Please restate the records that follow exactly, skipping their images.
:: RECORDS SHOWN ::
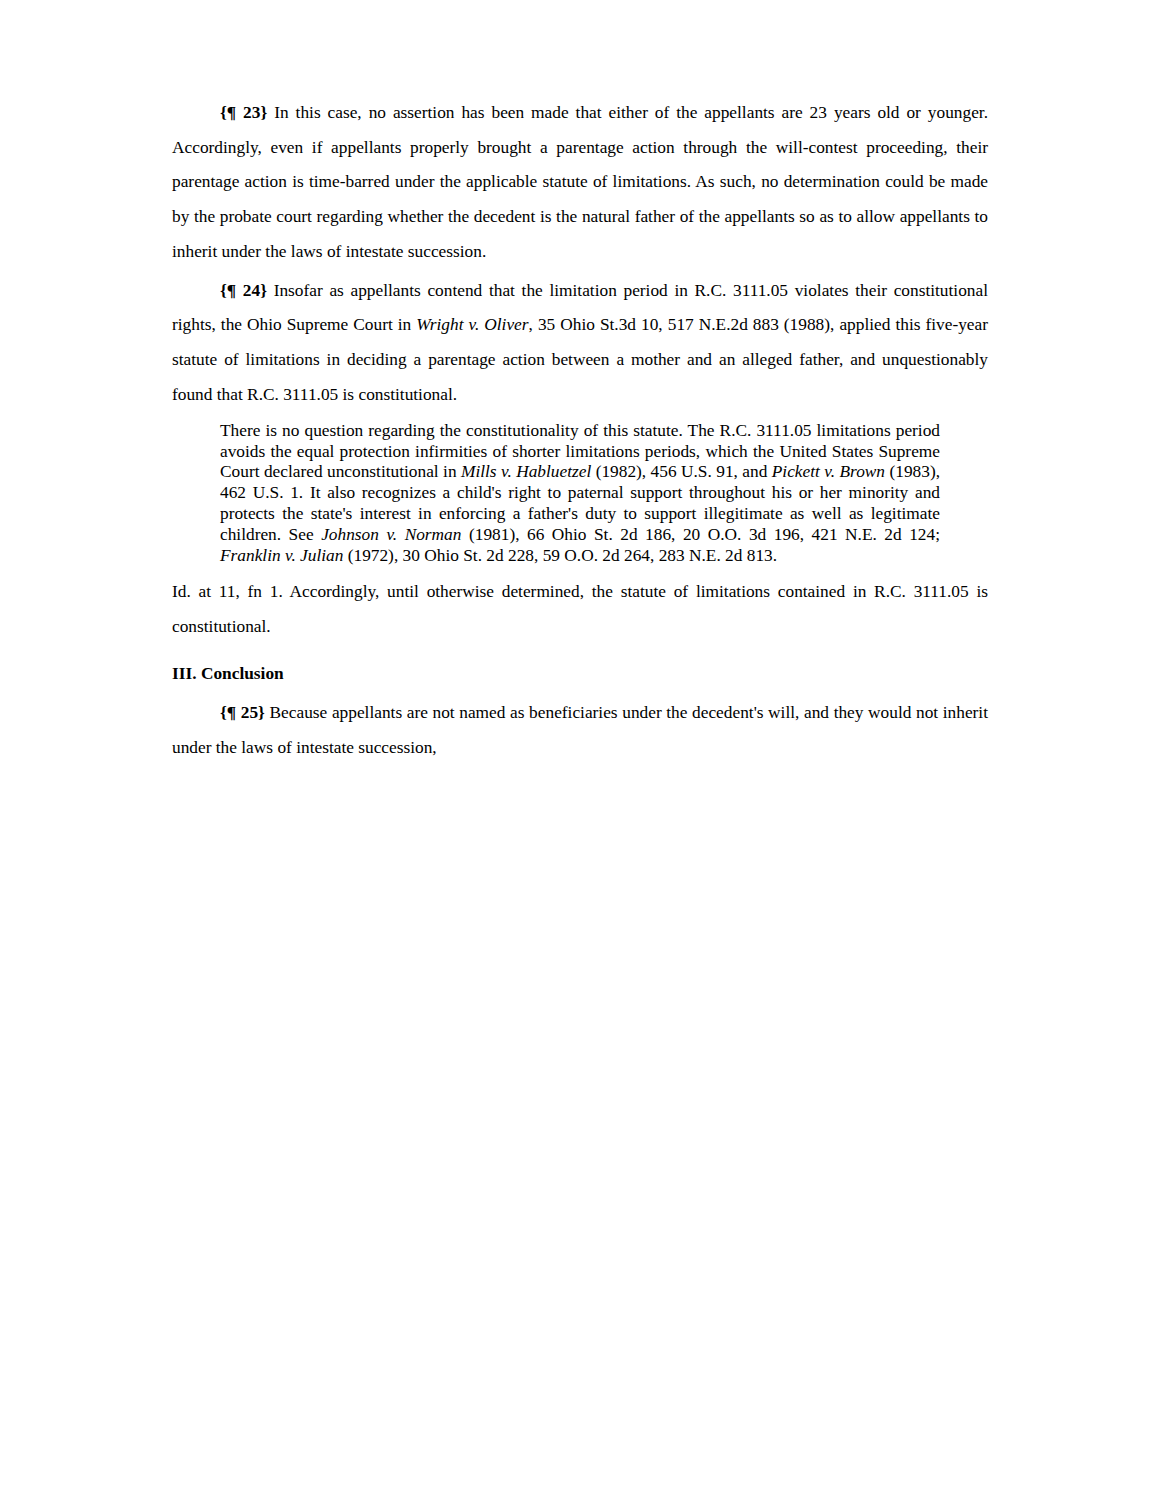{¶ 23} In this case, no assertion has been made that either of the appellants are 23 years old or younger. Accordingly, even if appellants properly brought a parentage action through the will-contest proceeding, their parentage action is time-barred under the applicable statute of limitations. As such, no determination could be made by the probate court regarding whether the decedent is the natural father of the appellants so as to allow appellants to inherit under the laws of intestate succession.
{¶ 24} Insofar as appellants contend that the limitation period in R.C. 3111.05 violates their constitutional rights, the Ohio Supreme Court in Wright v. Oliver, 35 Ohio St.3d 10, 517 N.E.2d 883 (1988), applied this five-year statute of limitations in deciding a parentage action between a mother and an alleged father, and unquestionably found that R.C. 3111.05 is constitutional.
There is no question regarding the constitutionality of this statute. The R.C. 3111.05 limitations period avoids the equal protection infirmities of shorter limitations periods, which the United States Supreme Court declared unconstitutional in Mills v. Habluetzel (1982), 456 U.S. 91, and Pickett v. Brown (1983), 462 U.S. 1. It also recognizes a child's right to paternal support throughout his or her minority and protects the state's interest in enforcing a father's duty to support illegitimate as well as legitimate children. See Johnson v. Norman (1981), 66 Ohio St. 2d 186, 20 O.O. 3d 196, 421 N.E. 2d 124; Franklin v. Julian (1972), 30 Ohio St. 2d 228, 59 O.O. 2d 264, 283 N.E. 2d 813.
Id. at 11, fn 1. Accordingly, until otherwise determined, the statute of limitations contained in R.C. 3111.05 is constitutional.
III. Conclusion
{¶ 25} Because appellants are not named as beneficiaries under the decedent's will, and they would not inherit under the laws of intestate succession,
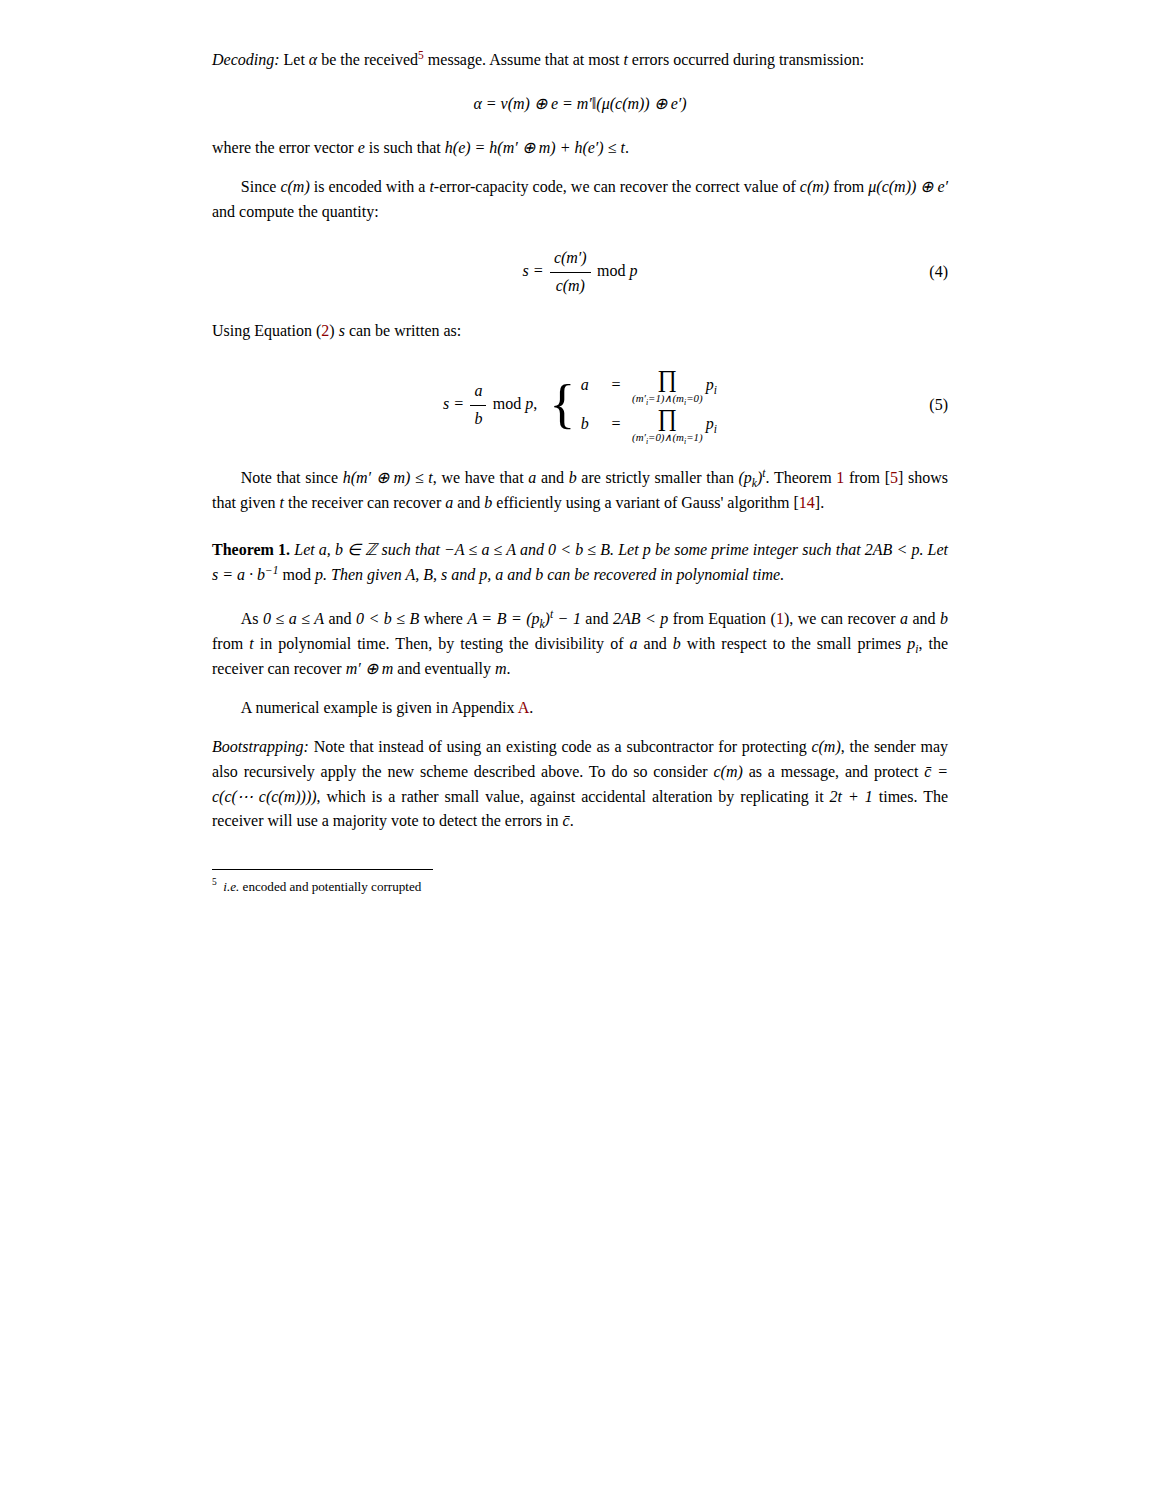Decoding: Let α be the received5 message. Assume that at most t errors occurred during transmission:
α = ν(m) ⊕ e = m′‖(μ(c(m)) ⊕ e′)
where the error vector e is such that h(e) = h(m′ ⊕ m) + h(e′) ≤ t.
Since c(m) is encoded with a t-error-capacity code, we can recover the correct value of c(m) from μ(c(m)) ⊕ e′ and compute the quantity:
s = c(m′) c(m) mod p
(4)
Using Equation (2) s can be written as:
s = a b mod p, { a = ∏ (m′i=1)∧(mi=0) pi b = ∏ (m′i=0)∧(mi=1) pi
(5)
Note that since h(m′ ⊕ m) ≤ t, we have that a and b are strictly smaller than (pk)t. Theorem 1 from [5] shows that given t the receiver can recover a and b efficiently using a variant of Gauss' algorithm [14].
Theorem 1. Let a, b ∈ ℤ such that −A ≤ a ≤ A and 0 < b ≤ B. Let p be some prime integer such that 2AB < p. Let s = a · b−1 mod p. Then given A, B, s and p, a and b can be recovered in polynomial time.
As 0 ≤ a ≤ A and 0 < b ≤ B where A = B = (pk)t − 1 and 2AB < p from Equation (1), we can recover a and b from t in polynomial time. Then, by testing the divisibility of a and b with respect to the small primes pi, the receiver can recover m′ ⊕ m and eventually m.
A numerical example is given in Appendix A.
Bootstrapping: Note that instead of using an existing code as a subcontractor for protecting c(m), the sender may also recursively apply the new scheme described above. To do so consider c(m) as a message, and protect c̄ = c(c(⋯ c(c(m)))), which is a rather small value, against accidental alteration by replicating it 2t + 1 times. The receiver will use a majority vote to detect the errors in c̄.
5 i.e. encoded and potentially corrupted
:::
### SOLUTION
{¶ 23} In this case, no assertion has been made that either of the appellants are 23 years old or younger. Accordingly, even if appellants properly brought a parentage action through the will-contest proceeding, their parentage action is time-barred under the applicable statute of limitations. As such, no determination could be made by the probate court regarding whether the decedent is the natural father of the appellants so as to allow appellants to inherit under the laws of intestate succession.
{¶ 24} Insofar as appellants contend that the limitation period in R.C. 3111.05 violates their constitutional rights, the Ohio Supreme Court in Wright v. Oliver, 35 Ohio St.3d 10, 517 N.E.2d 883 (1988), applied this five-year statute of limitations in deciding a parentage action between a mother and an alleged father, and unquestionably found that R.C. 3111.05 is constitutional.
There is no question regarding the constitutionality of this statute. The R.C. 3111.05 limitations period avoids the equal protection infirmities of shorter limitations periods, which the United States Supreme Court declared unconstitutional in Mills v. Habluetzel (1982), 456 U.S. 91, and Pickett v. Brown (1983), 462 U.S. 1. It also recognizes a child's right to paternal support throughout his or her minority and protects the state's interest in enforcing a father's duty to support illegitimate as well as legitimate children. See Johnson v. Norman (1981), 66 Ohio St. 2d 186, 20 O.O. 3d 196, 421 N.E. 2d 124; Franklin v. Julian (1972), 30 Ohio St. 2d 228, 59 O.O. 2d 264, 283 N.E. 2d 813.
Id. at 11, fn 1. Accordingly, until otherwise determined, the statute of limitations contained in R.C. 3111.05 is constitutional.
III. Conclusion
{¶ 25} Because appellants are not named as beneficiaries under the decedent's will, and they would not inherit under the laws of intestate succession,
Decoding: Let α be the received5 message. Assume that at most t errors occurred during transmission:
α = ν(m) ⊕ e = m′‖(μ(c(m)) ⊕ e′)
where the error vector e is such that h(e) = h(m′ ⊕ m) + h(e′) ≤ t.
Since c(m) is encoded with a t-error-capacity code, we can recover the correct value of c(m) from μ(c(m)) ⊕ e′ and compute the quantity:
s = c(m′) c(m) mod p
(4)
Using Equation (2) s can be written as:
s = a b mod p, { a = ∏ (m′i=1)∧(mi=0) pi b = ∏ (m′i=0)∧(mi=1) pi
(5)
Note that since h(m′ ⊕ m) ≤ t, we have that a and b are strictly smaller than (pk)t. Theorem 1 from [5] shows that given t the receiver can recover a and b efficiently using a variant of Gauss' algorithm [14].
Theorem 1. Let a, b ∈ ℤ such that −A ≤ a ≤ A and 0 < b ≤ B. Let p be some prime integer such that 2AB < p. Let s = a · b−1 mod p. Then given A, B, s and p, a and b can be recovered in polynomial time.
As 0 ≤ a ≤ A and 0 < b ≤ B where A = B = (pk)t − 1 and 2AB < p from Equation (1), we can recover a and b from t in polynomial time. Then, by testing the divisibility of a and b with respect to the small primes pi, the receiver can recover m′ ⊕ m and eventually m.
A numerical example is given in Appendix A.
Bootstrapping: Note that instead of using an existing code as a subcontractor for protecting c(m), the sender may also recursively apply the new scheme described above. To do so consider c(m) as a message, and protect c̄ = c(c(⋯ c(c(m)))), which is a rather small value, against accidental alteration by replicating it 2t + 1 times. The receiver will use a majority vote to detect the errors in c̄.
5 i.e. encoded and potentially corrupted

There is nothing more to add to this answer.